Resource Thinking Simplistic – Monitor; ENVIRONMENT COMMISSIONER
By GORMAN, Paul
Government and local authority hang-ups over renewable and non- renewable resources worry New Zealand’s top independent environmental watchdog.
Parliamentary Commissioner for the Environment Jan Wright believes it is wrong to classify all renewable resources as “good” and non-renewables as “bad”.
Presenting Lincoln University’s 10th annual state of the nation’s environment address last night, Wright said the issue was one of her pet themes.
“The belief that it is always better to use renewable resources rather than non- renewable resources is an environmental sacred cow,” she said. “Renewable is ‘good’ and non-renewable is ‘bad’ – I think that is too simplistic. And I worry about it because of the increasing amount of policy and legislation that relies on classifying resources in this way.”
Things were rarely that straightforward. One example was that New Zealand’s modern environmental movement began with opposition to the raising of Lake Manapouri, a scheme to generate renewable electricity. Another was geothermal energy which is defined as renewable in the Resource Management Act.
“Yet the steam used to generate electricity from some geothermal fields can be very ‘fizzy’ – that is, it contains a great deal of carbon dioxide. So beware of simplistic thinking,” she said.
Prioritising environmental problems was a challenge. Environmental decision-makers had to understand two “powerful concepts of economic thinking” – trade-offs and opportunity cost.
“Many of us tend to feel that thinking like this about the environment is not kosher. I have done my time regarding economists as enemies of the environment,” Wright said.

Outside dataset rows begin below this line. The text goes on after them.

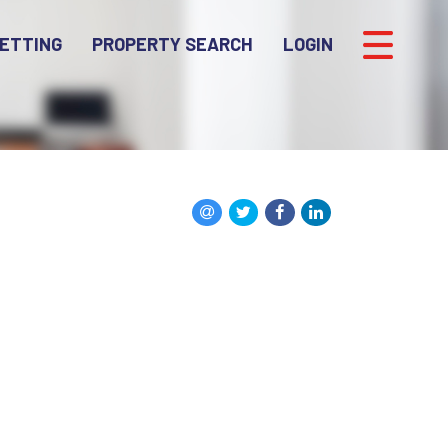
ETTING
PROPERTY SEARCH
LOGIN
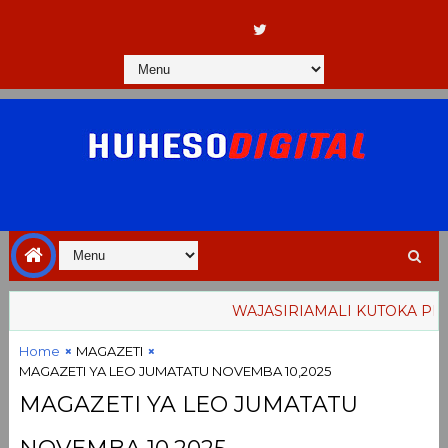
WAJASIRIAMALI KUTOKA PEMBA
Home
MAGAZETI
MAGAZETI YA LEO JUMATATU NOVEMBA 10,2025
MAGAZETI YA LEO JUMATATU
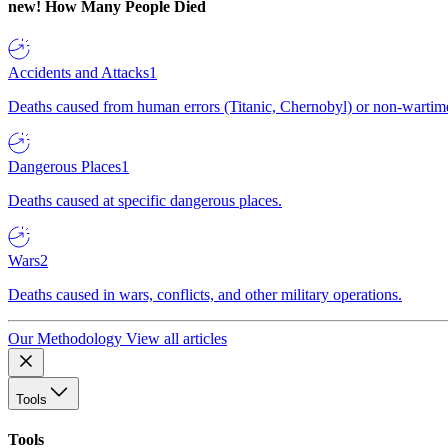
new!
How Many People Died
Accidents and Attacks
1
Deaths caused from human errors (Titanic, Chernobyl) or non-wartime 
Dangerous Places
1
Deaths caused at specific dangerous places.
Wars
2
Deaths caused in wars, conflicts, and other military operations.
Our Methodology
View all articles
Tools
Tools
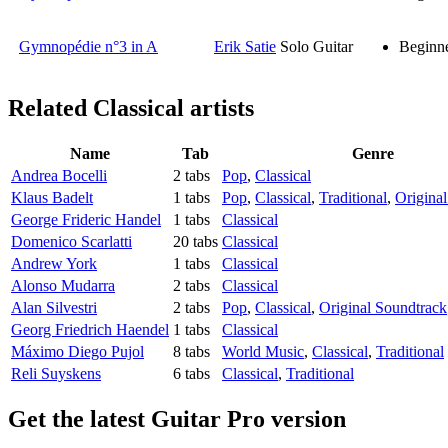
Gymnopédie n°3 in A
Erik Satie
Solo Guitar
Beginn
Related
Classical artists
Name
Tab
Genre
Andrea Bocelli
2 tabs
Pop
,
Classical
Klaus Badelt
1 tabs
Pop
,
Classical
,
Traditional
,
Origina
George Frideric Handel
1 tabs
Classical
Domenico Scarlatti
20 tabs
Classical
Andrew York
1 tabs
Classical
Alonso Mudarra
2 tabs
Classical
Alan Silvestri
2 tabs
Pop
,
Classical
,
Original Soundtrack
Georg Friedrich Haendel
1 tabs
Classical
Máximo Diego Pujol
8 tabs
World Music
,
Classical
,
Traditional
Reli Suyskens
6 tabs
Classical
,
Traditional
Get the latest Guitar Pro version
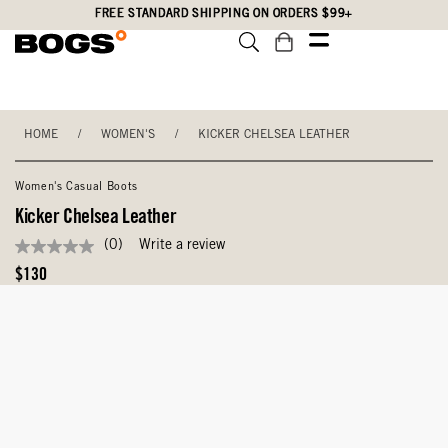
Skip
Accessibility
FREE STANDARD SHIPPING ON ORDERS $99+
to
Statement
main
content
HOME
/
WOMEN'S
/
KICKER CHELSEA LEATHER
Women's Casual Boots
Kicker Chelsea Leather
(0)
Write a review
No
rating
Original
$130
value
Price
Same
page
link.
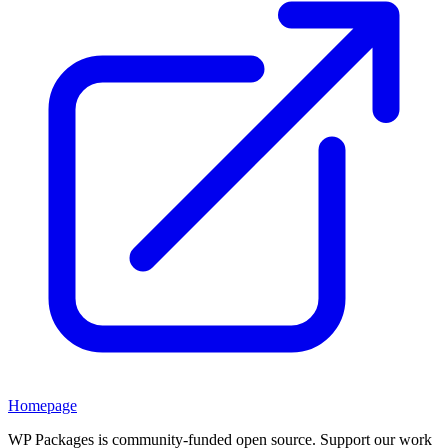
Homepage
WP Packages is community-funded open source. Support our work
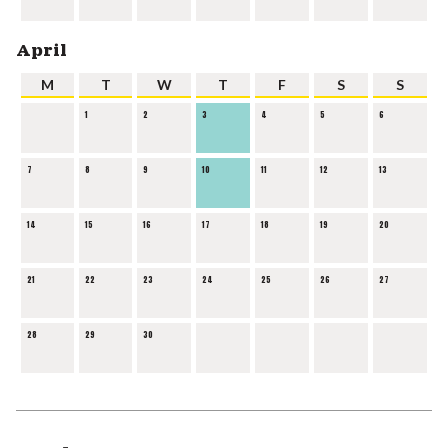
April
M
T
W
T
F
S
S
1
2
3
4
5
6
7
8
9
10
11
12
13
14
15
16
17
18
19
20
21
22
23
24
25
26
27
28
29
30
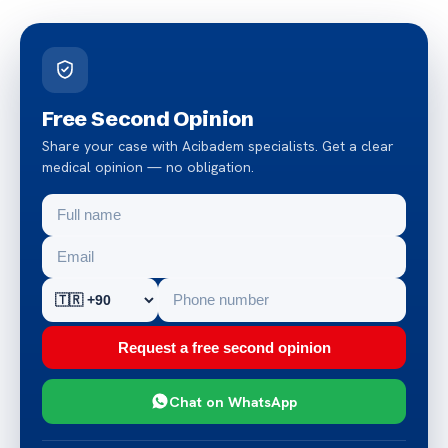
Free Second Opinion
Share your case with Acibadem specialists. Get a clear
medical opinion — no obligation.
Request a free second opinion
Chat on WhatsApp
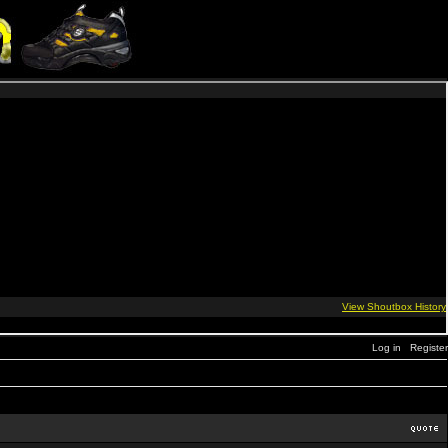
Log in
Register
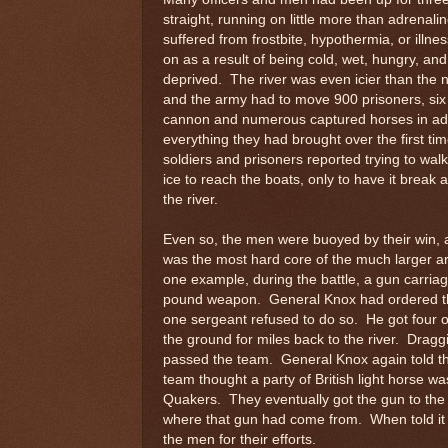
straight, running on little more than adrenal
suffered from frostbite, hypothermia, or illne
on as a result of being cold, wet, hungry, and
deprived. The river was even icier than the n
and the army had to move 900 prisoners, six 
cannon and numerous captured horses in add
everything they had brought over the first t
soldiers and prisoners reported trying to wal
ice to reach the boats, only to have it break an
the river.
Even so, the men were buoyed by their win, 
was the most hard core of the much larger a
one example, during the battle, a gun carri
pound weapon. General Knox had ordered th
one sergeant refused to do so. He got four o
the ground for miles back to the river. Drag
passed the team. General Knox again told the
team thought a party of British light horse w
Quakers. They eventually got the gun to the
where that gun had come from. When told it
the men for their efforts.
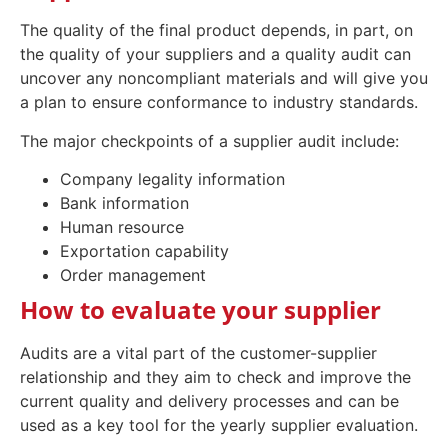
The quality of the final product depends, in part, on
the quality of your suppliers and a quality audit can
uncover any noncompliant materials and will give you
a plan to ensure conformance to industry standards.
The major checkpoints of a supplier audit include:
Company legality information
Bank information
Human resource
Exportation capability
Order management
How to evaluate your supplier
Audits are a vital part of the customer-supplier
relationship and they aim to check and improve the
current quality and delivery processes and can be
used as a key tool for the yearly supplier evaluation.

“The fundamental problem addressed by economists is the allocation of scarce resources. And our resources for addressing environmental problems are scarce. Dollars are scarce, technical capability is scarce, political will is scarce.”
Wright proposed five criteria to help rank environmental problems:
Is the problem cumulative?
Is the problem reversible?
Is the size of the problem significant?
Is the size of the problem accelerating?
Is the problem approaching a point that tips the environment into another state?
Using those criteria, Wright ranked water quality “far above” air quality.
Kiwis should not delude themselves that “win-win” solutions were always possible.
“There is great debate going on . . . over the visual impact of wind turbines on iconic high- country landscapes,” she said. “How do we judge that local environmental impact against the need to reduce carbon dioxide from electricity generation?
“But consider the criterion of reversibility. Wind turbines can be dismantled and removed, but climate change is not reversible.”